TEXTABSCHNITT
Leitsatz (amtlich)

Gemäß Art. 177 Abs. 3 des Vertrages zur Gründung der Europäischen Wirtschaftsgemeinschaft wird dem Gerichtshof der Europäischen Gemeinschaften folgende Frage zur Vorabentscheidung vorgelegt:

Gibt Art. 177 Abs. 2 des genannten Vertrages den nichtletztinstanzlichen Gerichten ein in Jeder Hinsicht unbeschränktes Recht zu einer Vorlage an den Gerichtshof oder läßt er entgegenstehende innerstaatliche Normen unberührt, die das Gericht an die rechtliche Beurteilung des im Instanzenzuge übergeordneten Gerichts binden?

 

Normenkette

EWGVtr Art. 177 Abs. 2

 

Tatbestand

Die Beklagte und Beschwerdegegnerin (Einfuhr- und Vorratsstelle für Getreide und Futtermittel – EVSt Getr –) widerrief mit Bescheid vom 7. Dezember 1966 die der Klägerin und Beschwerdeführerin (Klägerin) in Form abschöpfungsfreier Einfuhr gewährten Erstattungen für in der Zeit vom 30. Dezember 1964 bis 16. Dezember 1965 ausgeführte Gerstengraupen und Hartweizengrieß. Der Widerruf wurde damit begründet, daß die bei ihr durchgeführte Marktordnungsprüfung ergeben habe, daß sie die Ausfuhren abweichend von den Angaben in den Anträgen auf Erstattungszusagen und den Ausfuhrbescheinigungen nicht in dritte Länder, sondern in Mitgliedstaaten der EWG durchgeführt habe. Einspruch und Klage blieben erfolglos.

Während des Revisionsverfahrens legte der Bundesfinanzhof (BFH) dem Gerichtshof der Europäischen Gemeinschaften (EGH) außer der Frage, wie der Begriff „Ausfuhr nach dritten Ländern” in Art. 20 Abs. 2 Satz 1 der Verordnung (EWG) Nr. 19/62 – VO (EWG) 19/62 – vom 4., April 1962 auszulegen und gegenüber dem Begriff „Ausfuhr nach einem Mitgliedstaat” im Sinne des Art. 19 Abs. 2 a. a. O. abzugrenzen sei, zwei weitere Fragen hinsichtlich der Gültigkeit der VO (EWG) 162/64 vom 29. Oktober 1964 und der Auslegung der VO (EWG) 164/64 vom selben Tage zur Vorabentscheidung vor. Nach Ergehen dieser Entscheidung wies er die Revision der Klägerin zum Teil zurück, hob aber im übrigen das Urteil des Finanzgerichts (FG) auf und verwies zurück. Er entschied dabei u. a., daß ein Widerruf der Ausfuhrerstattung nicht bedeute, daß auch eine bei einer Ausfuhr nach dem wirklichen Verbrauchsland zu gewährende Erstattung entfalle.

AUFGABEN
A) Prüfe anhand des Textes zur Ausfuhrerstattung, ob diese Aussagen zutreffen: (i) Die EVSt Getr widerrief die Erstattungen mit einem Bescheid vom 7. Dezember 1966. (ii) Laut der Marktordnungsprüfung gingen die Ausfuhren in dritte Länder. (iii) Der Bundesfinanzhof wies die Revision der Klägerin vollständig zurück. Beantworte jede mit Ja oder Nein und führe die entscheidenden Worte des Textes wörtlich an.
B) Entnimm dem Text zur Ausfuhrerstattung wörtlich den Abschnitt, der bei „Normenkette“ beginnt und bei „Klage blieben erfolglos.“ endet.
C) Schreibe den Text zur Ausfuhrerstattung im Anschluss an seinen letzten Satz weiter.

GESAMMELTE DATEN

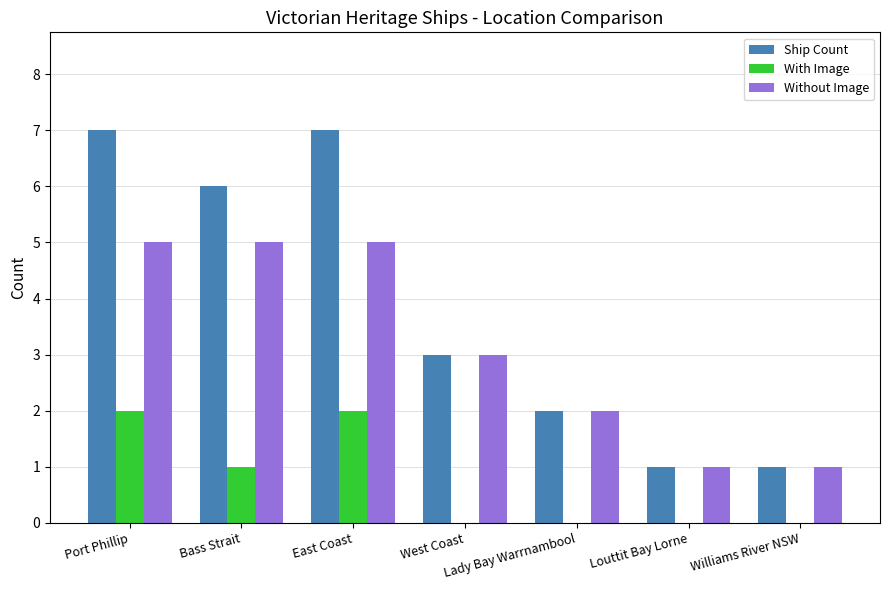

Between East Coast and Lady Bay Warrnambool, which series saw the biggest shift?

Ship Count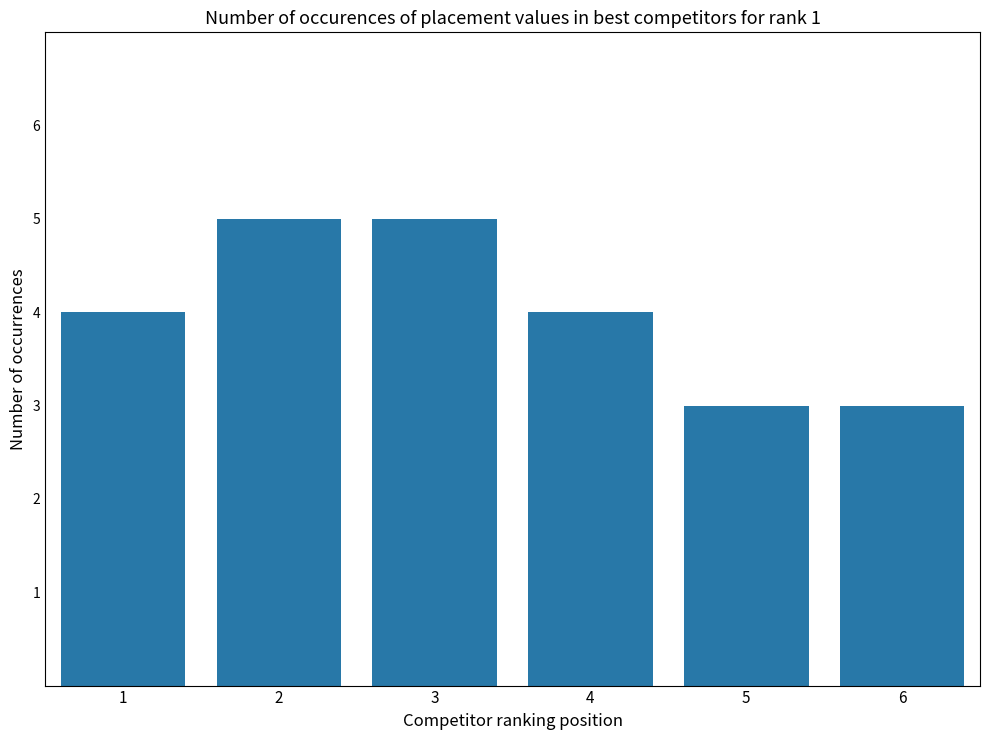

What is the difference between the second highest and second lowest values?

2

ANTWORTEN NACHEINANDER
A)
(i) Ja: „widerrief mit Bescheid vom 7. Dezember 1966 die der Klägerin und Beschwerdeführerin (Klägerin) in Form abschöpfungsfreier Einfuhr gewährten Erstattungen“
(ii) Nein: „nicht in dritte Länder, sondern in Mitgliedstaaten der EWG durchgeführt habe“
(iii) Nein: „wies er die Revision der Klägerin zum Teil zurück, hob aber im übrigen das Urteil des Finanzgerichts (FG) auf und verwies zurück“

B)
Normenkette

EWGVtr Art. 177 Abs. 2

 

Tatbestand

Die Beklagte und Beschwerdegegnerin (Einfuhr- und Vorratsstelle für Getreide und Futtermittel – EVSt Getr –) widerrief mit Bescheid vom 7. Dezember 1966 die der Klägerin und Beschwerdeführerin (Klägerin) in Form abschöpfungsfreier Einfuhr gewährten Erstattungen für in der Zeit vom 30. Dezember 1964 bis 16. Dezember 1965 ausgeführte Gerstengraupen und Hartweizengrieß. Der Widerruf wurde damit begründet, daß die bei ihr durchgeführte Marktordnungsprüfung ergeben habe, daß sie die Ausfuhren abweichend von den Angaben in den Anträgen auf Erstattungszusagen und den Ausfuhrbescheinigungen nicht in dritte Länder, sondern in Mitgliedstaaten der EWG durchgeführt habe. Einspruch und Klage blieben erfolglos.

C)
Im zweiten Rechtsgang legte das FG durch Beschluß vom 7. Mai 1973 dem EGH die Frage vor, ob Art. 177 Abs. 2 des Vertrages zur Gründung der Europäischen Wirtschaftsgemeinschaft (EWGV) so auszulegen sei, daß ein Gericht, dessen Entscheidungen mit Rechtsmitteln des innerstaatlichen Rechts angefochten werden können, eine Zweifelsfrage des Europäischen Rechts dem EGH nur dann zur Vorabentscheidung vorlegen könne, wenn es erstmals mit der Sache belaßt sei, oder ob eine Vorlage auch dann zulässig sei, wenn sich die Sache nach Aufhebung eines Urteils des erstinstanzlichen Gerichts durch ein höchstrichterliches Gericht im zweiten Rechtsgang befinde. Ferner legte es dem EGH zwei Fragen betreffend die Auslegung der Art. 19 und 20 der VO (EWG) 19/62 in Verbindung mit Art. 14 und 15 der VO (EWG) 141/64 vor.

Diesen Beschluß focht die Klägerin mit der Beschwerde an, über die der BFH in diesem Verfahren zu entscheiden hat.

 

Entscheidungsgründe

II.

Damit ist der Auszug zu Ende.